▶ [WHAT THIS TASK INVOLVES]
Count how many lines in the records contain the string "чемпионов", and reply with that number alone.

▶ [GIVEN ENTRIES]
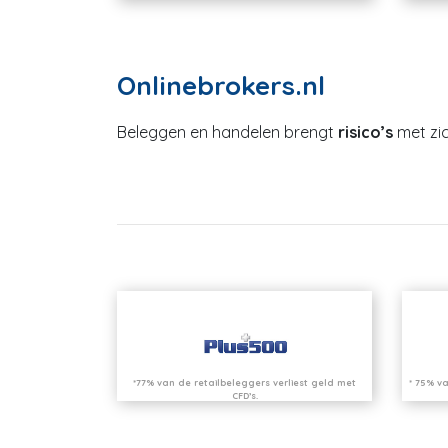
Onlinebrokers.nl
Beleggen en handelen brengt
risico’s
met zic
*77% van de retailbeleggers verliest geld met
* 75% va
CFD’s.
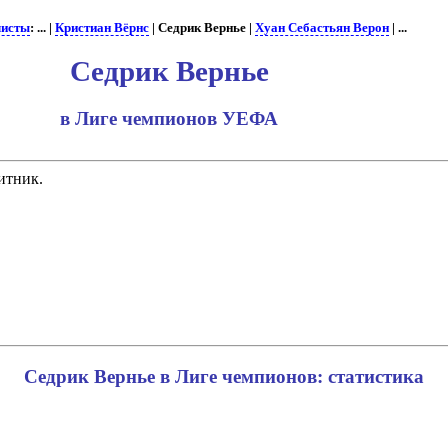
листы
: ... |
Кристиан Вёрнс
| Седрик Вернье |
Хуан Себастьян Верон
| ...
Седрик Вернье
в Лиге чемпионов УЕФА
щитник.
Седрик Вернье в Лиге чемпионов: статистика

---

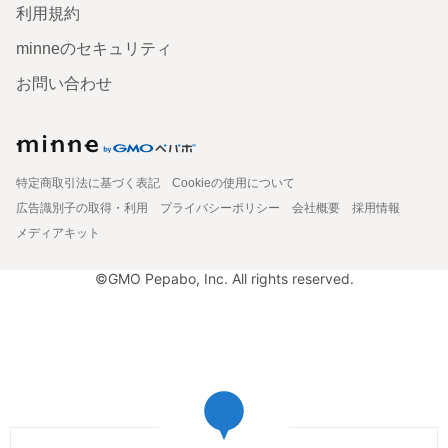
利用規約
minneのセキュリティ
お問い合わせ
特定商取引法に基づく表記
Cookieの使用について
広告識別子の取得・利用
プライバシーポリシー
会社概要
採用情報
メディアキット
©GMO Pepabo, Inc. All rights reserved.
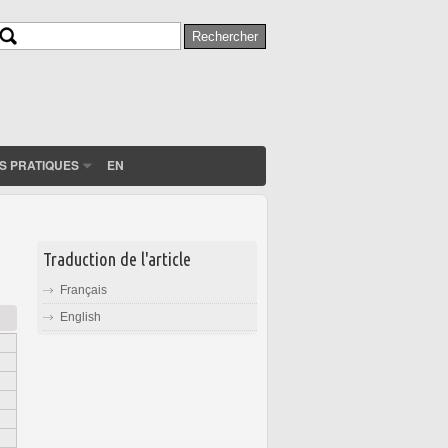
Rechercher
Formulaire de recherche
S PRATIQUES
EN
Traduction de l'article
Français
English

▶ [EXERCISE ANSWER]
2